• REQUIRED WORK:
Write out each line from the data below that includes the word "doctors".

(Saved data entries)
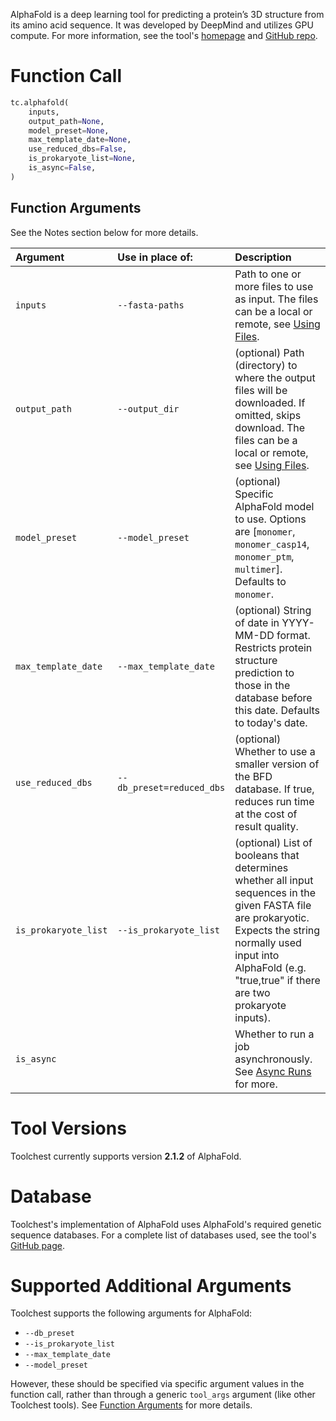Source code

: AlphaFold is a deep learning tool for predicting a protein’s 3D structure from its amino acid sequence. It was 
developed by DeepMind and utilizes GPU compute. For more information, see the tool's 
[homepage](https://alphafold.ebi.ac.uk/) and [GitHub repo](https://github.com/deepmind/alphafold).

Function Call
=============

```python
tc.alphafold(
  	inputs,
  	output_path=None,
  	model_preset=None,
  	max_template_date=None,
  	use_reduced_dbs=False,
  	is_prokaryote_list=None,
  	is_async=False,
)
```

Function Arguments
------------------

See the Notes section below for more details.

| Argument             | Use in place of:          | Description                                                                                                                                                                                                                   |
| :------------------- | :------------------------ | :---------------------------------------------------------------------------------------------------------------------------------------------------------------------------------------------------------------------------- |
| `inputs`             | `--fasta-paths`           | Path to one or more files to use as input. The files can be a local or remote, see [Using Files](../../getting-started/using-files.md).                                                               |
| `output_path`        | `--output_dir`            | (optional) Path (directory) to where the output files will be downloaded. If omitted, skips download. The files can be a local or remote, see [Using Files](../../getting-started/using-files.md).    |
| `model_preset`       | `--model_preset`          | (optional) Specific AlphaFold model to use. Options are [`monomer`, `monomer_casp14`, `monomer_ptm`, `multimer`]. Defaults to `monomer`.                                                                                      |
| `max_template_date`  | `--max_template_date`     | (optional) String of date in YYYY-MM-DD format.  Restricts protein structure prediction to those in the database before this date. Defaults to today's date.                                                                  |
| `use_reduced_dbs`    | `--db_preset=reduced_dbs` | (optional) Whether to use a smaller version of the BFD database. If true, reduces run time at the cost of result quality.                                                                                                     |
| `is_prokaryote_list` | `--is_prokaryote_list`    | (optional) List of booleans that determines whether all input sequences in the given FASTA file are prokaryotic. Expects the string normally used input into AlphaFold (e.g. "true,true" if there are two prokaryote inputs). |
| `is_async`           |                           | Whether to run a job asynchronously.  See [Async Runs](../../feature-reference/async-runs.md) for more.                                                                                                                                       |

Tool Versions
=============

Toolchest currently supports version **2.1.2** of AlphaFold. 

Database
========

Toolchest's implementation of AlphaFold uses AlphaFold's required genetic sequence databases. For a complete list of databases used, see the tool's [GitHub page](https://github.com/deepmind/alphafold).

Supported Additional Arguments
==============================

Toolchest supports the following arguments for AlphaFold: 

- `--db_preset`
- `--is_prokaryote_list`
- `--max_template_date`
- `--model_preset`

However, these should be specified via specific argument values in the function call, rather than through a generic `tool_args` argument (like other Toolchest tools). See [Function Arguments](https://docs.trytoolchest.com/docs/alphafold#function-arguments) for more details.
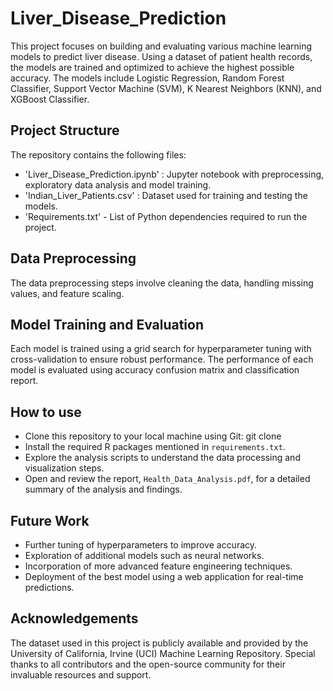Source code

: # Liver_Disease_Prediction

This project focuses on building and evaluating various machine learning models to predict liver disease. Using a dataset of patient health records, the models are trained and optimized to achieve the highest possible accuracy. The models include Logistic Regression, Random Forest Classifier, Support Vector Machine (SVM), K Nearest Neighbors (KNN), and XGBoost Classifier.

## Project Structure

The repository contains the following files:
- 'Liver_Disease_Prediction.ipynb' : Jupyter notebook with preprocessing, exploratory data analysis and model training.
- 'Indian_Liver_Patients.csv' : Dataset used for training and testing the models.
- 'Requirements.txt' - List of Python dependencies required to run the project.

## Data Preprocessing
The data preprocessing steps involve cleaning the data, handling missing values, and feature scaling.

## Model Training and Evaluation
Each model is trained using a grid search for hyperparameter tuning with cross-validation to ensure robust performance. The performance of each model is evaluated using accuracy confusion matrix and classification report.

## How to use
- Clone this repository to your local machine using Git:
git clone 
- Install the required R packages mentioned in `requirements.txt`.
- Explore the analysis scripts to understand the data processing and visualization steps.
- Open and review the report, `Health_Data_Analysis.pdf`, for a detailed summary of the analysis and findings.

## Future Work
- Further tuning of hyperparameters to improve accuracy.
- Exploration of additional models such as neural networks.
- Incorporation of more advanced feature engineering techniques.
- Deployment of the best model using a web application for real-time predictions.

## Acknowledgements
The dataset used in this project is publicly available and provided by the University of California, Irvine (UCI) Machine Learning Repository.
Special thanks to all contributors and the open-source community for their invaluable resources and support.
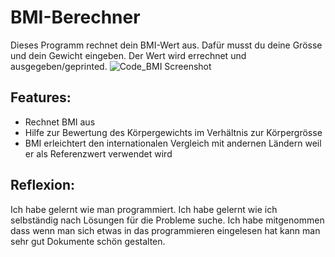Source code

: # BMI-Berechner

Dieses Programm rechnet dein BMI-Wert aus. Dafür musst du deine Grösse und dein Gewicht eingeben. Der Wert wird errechnet und ausgegeben/geprinted.
![Code_BMI Screenshot](https://user-images.githubusercontent.com/96128700/146023096-5d65b3f5-cb83-4f65-93ce-9d6e54d7479f.jpg)

## Features:
- Rechnet BMI aus
- Hilfe zur Bewertung des Körpergewichts im Verhältnis zur Körpergrösse
- BMI erleichtert den internationalen Vergleich mit andernen Ländern weil er als Referenzwert verwendet wird

## Reflexion:
Ich habe gelernt wie man programmiert.
Ich habe gelernt wie ich selbständig nach Lösungen für die Probleme suche.
Ich habe mitgenommen dass wenn man sich etwas in das programmieren eingelesen hat kann man sehr gut Dokumente schön gestalten.
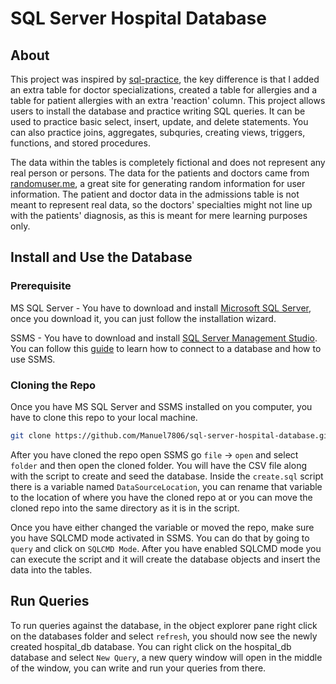 # SQL Server Hospital Database

## About

This project was inspired by [sql-practice](https://www.sql-practice.com/), the key difference is that
I added an extra table for doctor specializations, created a table for allergies and a table for patient
allergies with an extra 'reaction' column. This project allows users to install the database and practice
writing SQL queries. It can be used to practice basic select, insert, update, and delete statements. You
can also practice joins, aggregates, subquries, creating views, triggers, functions, and stored procedures.

The data within the tables is completely fictional and does not represent any real person or persons.
The data for the patients and doctors came from [randomuser.me](https://randomuser.me/), a great site
for generating random information for user information. The patient and doctor data in the admissions
table is not meant to represent real data, so the doctors' specialties might not line up with the patients'
diagnosis, as this is meant for mere learning purposes only.

## Install and Use the Database

### Prerequisite

MS SQL Server - You have to download and install [Microsoft SQL Server](https://www.microsoft.com/en-us/sql-server/sql-server-downloads),
once you download it, you can just follow the installation wizard.

SSMS - You have to download and install [SQL Server Management Studio](https://learn.microsoft.com/en-us/sql/ssms/download-sql-server-management-studio-ssms?view=sql-server-ver16). You can follow this [guide](https://learn.microsoft.com/en-us/sql/ssms/quickstarts/ssms-connect-query-sql-server?view=sql-server-ver16) to learn how to connect to a database and how
to use SSMS.

### Cloning the Repo

Once you have MS SQL Server and SSMS installed on you computer, you have to clone this repo to your local machine.

```bash
git clone https://github.com/Manuel7806/sql-server-hospital-database.git
```

After you have cloned the repo open SSMS go `file` -> `open` and select `folder` and then open the cloned folder.
You will have the CSV file along with the script to create and seed the database. Inside the `create.sql`
script there is a variable named `DataSourceLocation`, you can rename that variable to the location of where
you have the cloned repo at or you can move the cloned repo into the same directory as it is in the script.

Once you have either changed the variable or moved the repo, make sure you have SQLCMD mode activated in SSMS.
You can do that by going to `query` and click on `SQLCMD Mode`. After you have enabled SQLCMD mode you can execute
the script and it will create the database objects and insert the data into the tables.

## Run Queries

To run queries against the database, in the object explorer pane right click on the databases folder and select `refresh`,
you should now see the newly created hospital_db database. You can right click on the hospital_db database and select
`New Query`, a new query window will open in the middle of the window, you can write and run your queries from there.
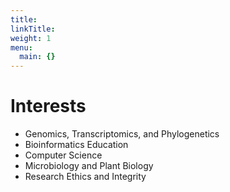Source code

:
 ```yaml
---
title:
linkTitle:
weight: 1
menu:
  main: {}
---
```


# Interests

 * Genomics, Transcriptomics, and Phylogenetics
 * Bioinformatics Education
 * Computer Science
 * Microbiology and Plant Biology
 * Research Ethics and Integrity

• OUTPUT OF THE EXERCISE:
The data for the patients and doctors came from [randomuser.me](https://randomuser.me/), a great site
table is not meant to represent real data, so the doctors' specialties might not line up with the patients'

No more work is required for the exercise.